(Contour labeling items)
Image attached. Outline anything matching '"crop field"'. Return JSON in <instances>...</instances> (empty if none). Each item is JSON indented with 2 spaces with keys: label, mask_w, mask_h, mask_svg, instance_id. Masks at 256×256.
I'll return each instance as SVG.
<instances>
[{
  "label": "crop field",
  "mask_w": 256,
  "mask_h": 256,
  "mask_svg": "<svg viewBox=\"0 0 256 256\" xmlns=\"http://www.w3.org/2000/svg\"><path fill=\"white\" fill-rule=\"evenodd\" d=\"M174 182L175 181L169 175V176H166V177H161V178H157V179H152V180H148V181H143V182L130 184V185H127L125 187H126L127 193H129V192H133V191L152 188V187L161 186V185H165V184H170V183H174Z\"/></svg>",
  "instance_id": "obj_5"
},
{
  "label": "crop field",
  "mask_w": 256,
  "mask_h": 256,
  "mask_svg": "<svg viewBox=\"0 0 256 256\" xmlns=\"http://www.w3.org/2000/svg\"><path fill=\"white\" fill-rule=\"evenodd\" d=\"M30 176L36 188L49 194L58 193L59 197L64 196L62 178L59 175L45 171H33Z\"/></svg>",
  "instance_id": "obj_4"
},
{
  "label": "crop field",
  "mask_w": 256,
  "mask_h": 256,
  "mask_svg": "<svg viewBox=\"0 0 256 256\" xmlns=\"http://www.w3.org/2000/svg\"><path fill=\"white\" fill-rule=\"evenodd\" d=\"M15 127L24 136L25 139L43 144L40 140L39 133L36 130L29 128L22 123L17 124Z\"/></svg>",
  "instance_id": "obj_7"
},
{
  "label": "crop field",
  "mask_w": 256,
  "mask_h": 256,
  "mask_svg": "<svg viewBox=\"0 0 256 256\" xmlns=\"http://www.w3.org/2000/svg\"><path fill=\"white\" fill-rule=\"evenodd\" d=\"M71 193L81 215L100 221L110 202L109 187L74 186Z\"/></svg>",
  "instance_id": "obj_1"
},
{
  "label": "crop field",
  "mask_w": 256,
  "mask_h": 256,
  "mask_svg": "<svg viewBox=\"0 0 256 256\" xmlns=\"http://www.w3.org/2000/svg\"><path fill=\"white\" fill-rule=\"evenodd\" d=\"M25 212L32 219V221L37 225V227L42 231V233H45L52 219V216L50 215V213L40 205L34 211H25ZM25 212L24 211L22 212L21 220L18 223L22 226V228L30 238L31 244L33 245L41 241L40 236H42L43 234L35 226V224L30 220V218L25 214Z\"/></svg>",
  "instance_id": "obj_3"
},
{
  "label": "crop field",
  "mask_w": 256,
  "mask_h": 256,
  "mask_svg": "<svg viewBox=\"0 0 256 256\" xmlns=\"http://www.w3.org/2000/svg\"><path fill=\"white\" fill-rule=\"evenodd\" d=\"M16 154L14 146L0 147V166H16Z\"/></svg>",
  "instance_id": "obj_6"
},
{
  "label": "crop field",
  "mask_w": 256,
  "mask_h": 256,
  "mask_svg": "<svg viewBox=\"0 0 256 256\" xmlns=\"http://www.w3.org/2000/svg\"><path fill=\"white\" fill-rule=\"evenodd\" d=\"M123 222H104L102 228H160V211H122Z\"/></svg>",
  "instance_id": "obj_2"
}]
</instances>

## TO DO
Gather every line in the listing that contains the string "instances" and copy each one unchanged.

## COMPLETE OUTPUT
Image attached. Outline anything matching '"crop field"'. Return JSON in <instances>...</instances> (empty if none). Each item is JSON indented with 2 spaces with keys: label, mask_w, mask_h, mask_svg, instance_id. Masks at 256×256.
<instances>
</instances>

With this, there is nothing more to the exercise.